Actually, the forward pass takes 0.008ms on average while the backward pass is about 0.9ms which is way too slow for such a small network (two Linear layers for the first part and only an Embedding layer for the second one). I can’t figure out what’s wrong.

In addition, if I interact with my python script with python debugger and then continue the training it happens that loss.backward speeds up from 0.9ms to 0.02ms. I do not understand this behavior either, maybe a memory access issue ?

I guess that you’re running things on the GPU? And you do not use torch.cuda.synchronize() before measuring time?
Keep in mind that the CUDA API is asynchronous. So if you don’t sync, you only measure the time to ask the GPU to do stuff. But not how long it took to actually do it. In this case, by the time you get to the backward, the async queue is most likely full and you start waiting for computations to actually happen.

You were right thank you very much ! I do not understand however why the kernel synchronization takes so long though ? Both embeddings take only 0.008 ms to be computed and I call loss.backward() right after. Is there any copy from shared to global memory in the GPU or whatever that takes so much time (approx 0.8ms) ? How could I speed up the training in such a case ?

Yes this is with synchronization, I may look at the “sparse” arg but my Embedding is not that huge (100k vocab with 768 embedding size).
Thank you for you help

Hi, actually using sparse gradients for the Embedding did not solve the problem. I still have a very long synchronization time between forward and backward pass.

To recap :

I use a single GPU remotely.

I implemented a light weight two-parts neural network : the first part is just the average of the embeddings (text input), the second part is two linear layers (other input).

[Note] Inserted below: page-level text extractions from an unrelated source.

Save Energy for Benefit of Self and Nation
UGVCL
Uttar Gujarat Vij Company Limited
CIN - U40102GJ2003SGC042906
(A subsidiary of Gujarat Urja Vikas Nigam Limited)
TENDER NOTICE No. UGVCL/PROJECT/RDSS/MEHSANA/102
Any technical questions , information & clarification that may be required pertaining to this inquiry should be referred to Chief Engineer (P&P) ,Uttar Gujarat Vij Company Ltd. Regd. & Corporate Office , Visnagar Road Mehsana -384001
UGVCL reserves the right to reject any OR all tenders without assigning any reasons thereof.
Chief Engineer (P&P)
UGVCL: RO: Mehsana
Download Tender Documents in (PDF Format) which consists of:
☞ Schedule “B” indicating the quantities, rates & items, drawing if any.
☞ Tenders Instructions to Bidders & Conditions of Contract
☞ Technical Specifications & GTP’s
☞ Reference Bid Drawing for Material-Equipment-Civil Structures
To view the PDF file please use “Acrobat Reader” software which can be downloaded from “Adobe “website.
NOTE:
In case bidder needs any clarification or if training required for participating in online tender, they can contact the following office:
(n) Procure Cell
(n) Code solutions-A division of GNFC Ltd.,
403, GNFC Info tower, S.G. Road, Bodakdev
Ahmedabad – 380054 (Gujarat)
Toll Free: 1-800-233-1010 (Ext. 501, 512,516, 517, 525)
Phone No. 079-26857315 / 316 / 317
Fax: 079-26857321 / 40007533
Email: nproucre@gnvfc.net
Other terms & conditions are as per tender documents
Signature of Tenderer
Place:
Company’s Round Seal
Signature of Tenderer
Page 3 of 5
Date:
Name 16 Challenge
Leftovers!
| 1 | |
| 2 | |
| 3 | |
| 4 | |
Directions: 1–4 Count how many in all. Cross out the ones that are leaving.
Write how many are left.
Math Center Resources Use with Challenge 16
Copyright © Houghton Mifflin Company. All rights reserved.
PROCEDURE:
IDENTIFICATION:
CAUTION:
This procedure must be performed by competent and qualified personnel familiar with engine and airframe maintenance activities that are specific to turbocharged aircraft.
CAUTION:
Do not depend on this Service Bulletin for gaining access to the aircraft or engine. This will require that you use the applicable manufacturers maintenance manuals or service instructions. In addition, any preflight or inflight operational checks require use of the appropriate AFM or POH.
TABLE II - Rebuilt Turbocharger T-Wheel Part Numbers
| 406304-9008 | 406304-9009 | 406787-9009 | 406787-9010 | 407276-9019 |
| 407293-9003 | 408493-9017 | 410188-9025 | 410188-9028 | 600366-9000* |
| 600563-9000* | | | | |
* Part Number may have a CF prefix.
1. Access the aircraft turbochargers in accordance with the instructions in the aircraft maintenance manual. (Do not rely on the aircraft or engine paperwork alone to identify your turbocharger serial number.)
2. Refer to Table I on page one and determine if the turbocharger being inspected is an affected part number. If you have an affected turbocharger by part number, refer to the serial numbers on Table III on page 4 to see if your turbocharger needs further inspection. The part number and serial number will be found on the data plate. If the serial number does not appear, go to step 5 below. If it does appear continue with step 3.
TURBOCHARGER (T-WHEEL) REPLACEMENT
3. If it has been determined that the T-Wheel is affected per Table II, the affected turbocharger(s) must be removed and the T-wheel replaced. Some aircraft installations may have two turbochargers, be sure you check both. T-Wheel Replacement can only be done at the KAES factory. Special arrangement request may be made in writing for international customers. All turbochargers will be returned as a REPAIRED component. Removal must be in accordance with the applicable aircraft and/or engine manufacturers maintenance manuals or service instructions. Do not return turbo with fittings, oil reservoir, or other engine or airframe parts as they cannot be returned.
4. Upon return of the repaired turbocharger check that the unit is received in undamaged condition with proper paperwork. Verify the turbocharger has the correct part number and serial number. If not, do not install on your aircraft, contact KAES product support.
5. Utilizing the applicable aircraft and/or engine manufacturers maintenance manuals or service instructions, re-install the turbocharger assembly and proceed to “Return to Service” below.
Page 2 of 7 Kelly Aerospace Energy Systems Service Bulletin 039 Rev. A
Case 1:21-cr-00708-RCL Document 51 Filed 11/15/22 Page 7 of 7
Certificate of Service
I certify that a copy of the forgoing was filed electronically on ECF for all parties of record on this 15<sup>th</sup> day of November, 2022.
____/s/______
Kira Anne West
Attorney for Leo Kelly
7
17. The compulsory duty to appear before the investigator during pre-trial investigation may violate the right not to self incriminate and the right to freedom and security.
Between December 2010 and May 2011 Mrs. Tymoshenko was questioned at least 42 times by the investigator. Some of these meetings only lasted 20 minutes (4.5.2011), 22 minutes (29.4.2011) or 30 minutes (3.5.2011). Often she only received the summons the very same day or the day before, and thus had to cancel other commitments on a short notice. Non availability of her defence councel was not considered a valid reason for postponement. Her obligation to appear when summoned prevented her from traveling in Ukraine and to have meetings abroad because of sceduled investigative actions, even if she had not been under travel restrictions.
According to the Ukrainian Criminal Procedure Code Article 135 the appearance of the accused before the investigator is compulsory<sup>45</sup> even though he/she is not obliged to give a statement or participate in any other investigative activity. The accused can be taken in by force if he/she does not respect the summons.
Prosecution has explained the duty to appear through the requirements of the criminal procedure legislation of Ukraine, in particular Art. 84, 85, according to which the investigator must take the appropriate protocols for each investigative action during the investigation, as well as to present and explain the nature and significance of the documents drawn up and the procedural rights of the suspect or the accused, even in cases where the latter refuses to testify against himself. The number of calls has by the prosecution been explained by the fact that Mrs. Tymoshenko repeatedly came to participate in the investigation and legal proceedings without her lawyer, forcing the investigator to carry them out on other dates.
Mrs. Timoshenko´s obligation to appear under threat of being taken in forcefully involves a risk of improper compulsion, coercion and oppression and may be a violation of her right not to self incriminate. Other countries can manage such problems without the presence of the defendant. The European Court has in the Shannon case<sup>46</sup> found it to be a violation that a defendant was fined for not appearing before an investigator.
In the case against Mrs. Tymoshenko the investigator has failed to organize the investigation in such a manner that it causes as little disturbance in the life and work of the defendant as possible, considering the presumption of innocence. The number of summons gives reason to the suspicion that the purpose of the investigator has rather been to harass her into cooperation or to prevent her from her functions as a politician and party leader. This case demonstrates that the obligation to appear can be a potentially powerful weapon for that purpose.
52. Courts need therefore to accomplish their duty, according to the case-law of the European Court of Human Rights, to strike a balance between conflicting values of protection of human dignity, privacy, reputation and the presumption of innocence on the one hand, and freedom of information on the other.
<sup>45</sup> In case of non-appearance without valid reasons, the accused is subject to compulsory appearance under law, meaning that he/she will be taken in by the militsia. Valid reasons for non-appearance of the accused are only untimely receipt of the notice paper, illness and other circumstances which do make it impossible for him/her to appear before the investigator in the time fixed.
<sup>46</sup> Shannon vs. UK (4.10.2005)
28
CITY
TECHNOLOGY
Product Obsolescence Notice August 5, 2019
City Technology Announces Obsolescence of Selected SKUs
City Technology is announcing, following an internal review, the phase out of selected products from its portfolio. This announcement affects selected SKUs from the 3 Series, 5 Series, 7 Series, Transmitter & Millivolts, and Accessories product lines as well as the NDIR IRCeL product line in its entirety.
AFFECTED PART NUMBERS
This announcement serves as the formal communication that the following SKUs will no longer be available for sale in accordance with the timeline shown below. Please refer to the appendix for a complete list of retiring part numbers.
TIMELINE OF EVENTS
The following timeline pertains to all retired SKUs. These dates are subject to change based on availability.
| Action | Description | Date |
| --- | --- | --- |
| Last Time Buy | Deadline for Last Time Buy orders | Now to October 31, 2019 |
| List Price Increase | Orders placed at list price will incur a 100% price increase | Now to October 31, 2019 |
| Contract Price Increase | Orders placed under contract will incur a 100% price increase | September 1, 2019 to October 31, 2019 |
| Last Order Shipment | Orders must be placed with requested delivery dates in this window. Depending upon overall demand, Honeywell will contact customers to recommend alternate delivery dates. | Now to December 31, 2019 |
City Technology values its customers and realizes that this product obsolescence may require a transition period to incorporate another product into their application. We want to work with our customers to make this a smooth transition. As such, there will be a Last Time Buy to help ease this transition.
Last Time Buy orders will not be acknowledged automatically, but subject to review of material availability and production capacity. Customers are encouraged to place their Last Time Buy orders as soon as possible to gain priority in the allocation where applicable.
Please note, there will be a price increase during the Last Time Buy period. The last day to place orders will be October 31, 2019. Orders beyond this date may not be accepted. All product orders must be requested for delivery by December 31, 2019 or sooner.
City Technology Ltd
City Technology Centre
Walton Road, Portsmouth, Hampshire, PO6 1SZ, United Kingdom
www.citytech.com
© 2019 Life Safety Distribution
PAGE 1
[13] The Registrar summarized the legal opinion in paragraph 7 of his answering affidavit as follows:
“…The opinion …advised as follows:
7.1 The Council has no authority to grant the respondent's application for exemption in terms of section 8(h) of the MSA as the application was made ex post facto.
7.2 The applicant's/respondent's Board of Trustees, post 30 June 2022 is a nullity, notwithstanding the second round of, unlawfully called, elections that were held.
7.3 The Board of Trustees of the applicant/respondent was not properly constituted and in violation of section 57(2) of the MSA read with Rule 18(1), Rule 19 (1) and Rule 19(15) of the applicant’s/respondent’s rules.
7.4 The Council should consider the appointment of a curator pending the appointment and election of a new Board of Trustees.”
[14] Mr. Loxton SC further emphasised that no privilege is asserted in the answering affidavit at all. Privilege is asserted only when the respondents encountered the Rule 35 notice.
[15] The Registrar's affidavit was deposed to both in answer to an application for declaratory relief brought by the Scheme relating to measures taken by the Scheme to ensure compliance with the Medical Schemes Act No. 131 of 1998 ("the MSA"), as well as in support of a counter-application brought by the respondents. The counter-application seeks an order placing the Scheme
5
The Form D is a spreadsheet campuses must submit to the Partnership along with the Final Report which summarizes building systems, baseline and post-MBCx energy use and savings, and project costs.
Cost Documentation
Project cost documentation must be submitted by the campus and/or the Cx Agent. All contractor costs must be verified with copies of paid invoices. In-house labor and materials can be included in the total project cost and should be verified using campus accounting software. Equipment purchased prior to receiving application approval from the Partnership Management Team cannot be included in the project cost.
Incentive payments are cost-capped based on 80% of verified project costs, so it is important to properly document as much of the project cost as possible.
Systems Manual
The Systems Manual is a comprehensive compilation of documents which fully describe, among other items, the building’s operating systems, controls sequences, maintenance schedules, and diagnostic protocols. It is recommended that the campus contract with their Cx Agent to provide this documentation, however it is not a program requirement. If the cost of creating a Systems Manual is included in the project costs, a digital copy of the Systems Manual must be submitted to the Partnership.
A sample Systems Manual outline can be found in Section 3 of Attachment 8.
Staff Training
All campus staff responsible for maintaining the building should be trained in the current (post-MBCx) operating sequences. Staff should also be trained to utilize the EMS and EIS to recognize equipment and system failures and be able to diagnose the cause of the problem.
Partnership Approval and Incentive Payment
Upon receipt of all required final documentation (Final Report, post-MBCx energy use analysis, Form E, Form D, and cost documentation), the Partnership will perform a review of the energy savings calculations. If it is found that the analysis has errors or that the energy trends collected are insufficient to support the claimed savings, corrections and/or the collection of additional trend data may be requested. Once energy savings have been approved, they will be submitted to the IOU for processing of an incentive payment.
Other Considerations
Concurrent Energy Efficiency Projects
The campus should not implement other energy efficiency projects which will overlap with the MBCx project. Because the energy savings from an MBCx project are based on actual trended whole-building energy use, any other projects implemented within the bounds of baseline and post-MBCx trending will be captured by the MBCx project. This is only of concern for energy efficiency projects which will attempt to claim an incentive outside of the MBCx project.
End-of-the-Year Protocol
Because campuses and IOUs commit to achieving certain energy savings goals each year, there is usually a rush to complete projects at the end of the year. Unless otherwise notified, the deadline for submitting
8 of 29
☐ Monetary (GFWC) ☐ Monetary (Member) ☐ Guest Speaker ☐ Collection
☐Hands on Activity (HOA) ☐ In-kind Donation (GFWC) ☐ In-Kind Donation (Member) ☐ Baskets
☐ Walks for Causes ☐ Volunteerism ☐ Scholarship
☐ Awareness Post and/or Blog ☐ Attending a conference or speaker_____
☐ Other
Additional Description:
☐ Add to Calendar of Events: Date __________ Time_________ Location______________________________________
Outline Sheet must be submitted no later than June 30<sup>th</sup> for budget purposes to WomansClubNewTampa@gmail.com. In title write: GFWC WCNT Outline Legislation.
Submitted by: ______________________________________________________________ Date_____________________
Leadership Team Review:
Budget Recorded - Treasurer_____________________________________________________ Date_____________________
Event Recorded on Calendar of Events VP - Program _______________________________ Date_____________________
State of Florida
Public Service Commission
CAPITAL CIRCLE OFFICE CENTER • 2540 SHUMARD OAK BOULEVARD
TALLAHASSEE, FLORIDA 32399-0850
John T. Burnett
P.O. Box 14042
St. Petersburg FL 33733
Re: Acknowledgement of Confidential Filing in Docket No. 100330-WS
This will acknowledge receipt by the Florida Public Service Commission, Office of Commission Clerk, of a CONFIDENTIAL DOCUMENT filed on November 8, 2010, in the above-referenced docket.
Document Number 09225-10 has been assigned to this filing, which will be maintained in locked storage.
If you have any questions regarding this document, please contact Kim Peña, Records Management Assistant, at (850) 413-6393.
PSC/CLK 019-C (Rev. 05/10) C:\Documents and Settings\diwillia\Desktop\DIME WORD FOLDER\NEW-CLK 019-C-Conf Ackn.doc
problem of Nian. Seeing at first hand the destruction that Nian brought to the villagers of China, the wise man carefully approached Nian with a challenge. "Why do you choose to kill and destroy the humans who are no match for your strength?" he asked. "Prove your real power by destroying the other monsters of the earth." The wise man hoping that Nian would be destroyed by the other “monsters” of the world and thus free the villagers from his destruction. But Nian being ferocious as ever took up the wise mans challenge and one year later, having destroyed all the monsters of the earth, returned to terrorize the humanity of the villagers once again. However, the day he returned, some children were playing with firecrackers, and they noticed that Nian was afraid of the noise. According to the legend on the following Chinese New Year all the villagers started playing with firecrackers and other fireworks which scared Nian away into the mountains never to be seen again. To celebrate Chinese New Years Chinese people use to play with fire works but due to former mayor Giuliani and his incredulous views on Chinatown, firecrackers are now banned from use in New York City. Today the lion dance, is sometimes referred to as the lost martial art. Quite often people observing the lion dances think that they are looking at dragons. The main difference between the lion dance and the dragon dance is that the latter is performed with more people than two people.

I end up with two embeddings. I compute the cosine similarity between both embeddings. To have negative samples, I compute embeddings between all samples in the batch. For example if I have a batch size of 512, I have a cosine sim matrix of size 512 x 512. This step takes 0.3ms to be computed.

I use the softmax loss over the cosine similarities (along the first dim)

Synchronization time between all streams of all kernels of my GPU takes around 0.8s to be computed for a batch size of 512 (that’s very long). It is dependent on the size of the batch (with a batch size of 16 it is only 0.02s).

Backward and forward steps are quite fast : 0.008s each

Does someone have an idea about how to speed up the synchro time between forward and backward pass please ? What could be wrong ?

As I said above, the cuda API is fully asynchronous. So it is expected that measuring time without synch is “very fast” but then the synchronization is “slower”.
That’s because the first time just measure how long it takes to queue work for your GPU while the second waits for the computations to actually happen.

Depending on your GPU and the exact computations you do, 800ms to compute a batch of 512 samples isn’t that surprising really.